Il avait Massinissa pour aïeul, et Micipsa pour père par adoption. Dévoré de la passion de régner, il avait formé le dessein d’ôter la vie à ses frères, et il ne les craignait pas plus que le sénat et le peuple romain, sous la foi et la protection desquels était le royaume. Son premier crime est le fruit de la trahison, et la tête d’Hiempsal est bientôt en son pouvoir. Il se tourne alors contre Adherbal, lequel s’enfuit à Rome ; il y envoie de l’argent par ses ambassadeurs[2], entraîne le sénat dans son parti ; ce fut là sa première victoire sur nous.
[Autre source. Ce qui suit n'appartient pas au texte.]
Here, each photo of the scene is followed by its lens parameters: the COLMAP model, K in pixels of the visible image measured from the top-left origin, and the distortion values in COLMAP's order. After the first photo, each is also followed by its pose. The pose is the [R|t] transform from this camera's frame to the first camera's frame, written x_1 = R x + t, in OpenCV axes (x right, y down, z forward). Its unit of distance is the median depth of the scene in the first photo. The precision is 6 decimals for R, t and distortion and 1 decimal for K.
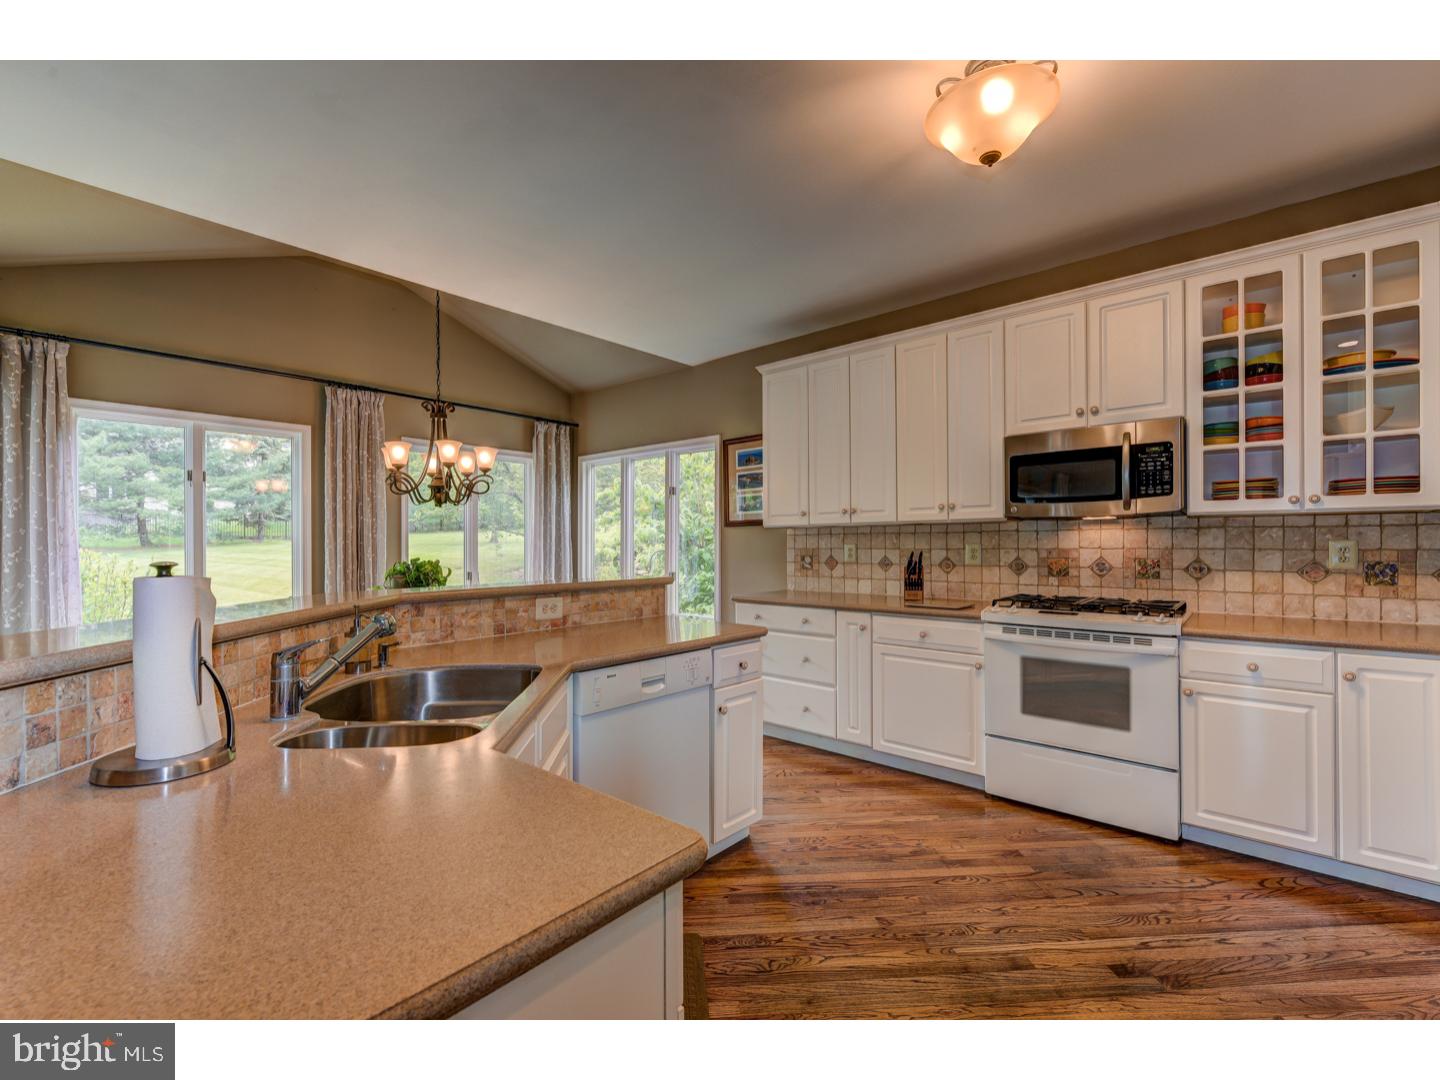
lens RADIAL K [[625.8, 0, 711.2], [0, 625.8, 540.4], [0, 0, 1]] dist [0.001269, 0.000201]
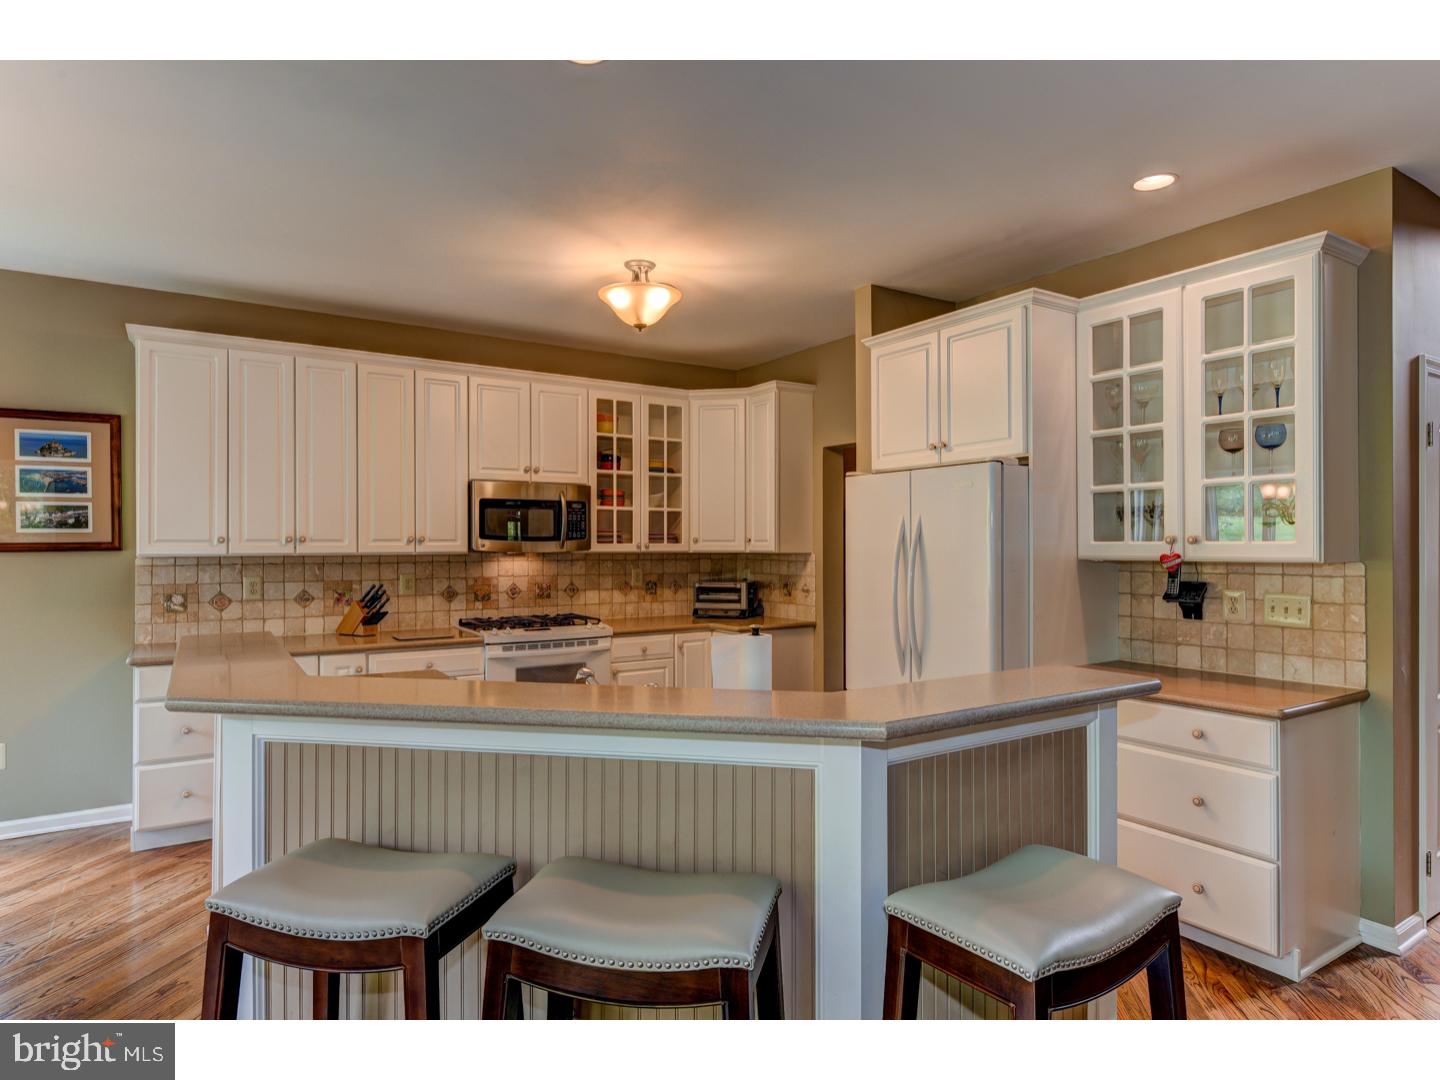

Attaquant ensuite, par un semblable moyen, la fidélité des commissaires chargés de partager la Numidie entre lui et Adherbal, il triomphe dans Scaurus des mœurs même de l’empire romain[3], et consomme avec plus d’audace son crime inachevé. Mais les forfaits ne restent pas longtemps cachés ; le secret honteux de la corruption des commissaires est dévoilé, et la guerre résolue contre le parricide.

Le consul Calpurnius Bestia est envoyé le premier en Numidie ; mais le roi, sachant que l’or est plus puissant que le fer contre les Romains, achète la paix. Accusé de ce crime, et cité par le sénat à comparaître sous la garantie de la foi publique, il ose à la fois et se présenter et faire assassiner Massiva, son compétiteur au trône de Massinissa. Ce meurtre est une autre cause de guerre coutre lui. On confie donc à Albinus le soin de cette nouvelle vengeance. Mais, ô honte ! Jugurtha corrompt aussi cette armée ; et nos soldats, par une fuite volontaire, abandonnent au Numide la victoire et le camp. Enfin, après un traite honteux, prix de la vie qu’il lui laisse, il renvoie cette armée qu’il avait d’abord achetée.

Métellus se lève alors pour venger, non pas tant les pertes, que l’honneur de l’empire romain. Son

  1. Crassus était consul, et non préteur.
  2. V. Salluste. (Bell. Jugurth. c. 13.)
  3. V. Salluste, (ibid. c. 13 et 29), et Cicéron (De Offic. l. 1. c. 30 ; in Brut. c. 29. orat. pro. Sext. c. 47.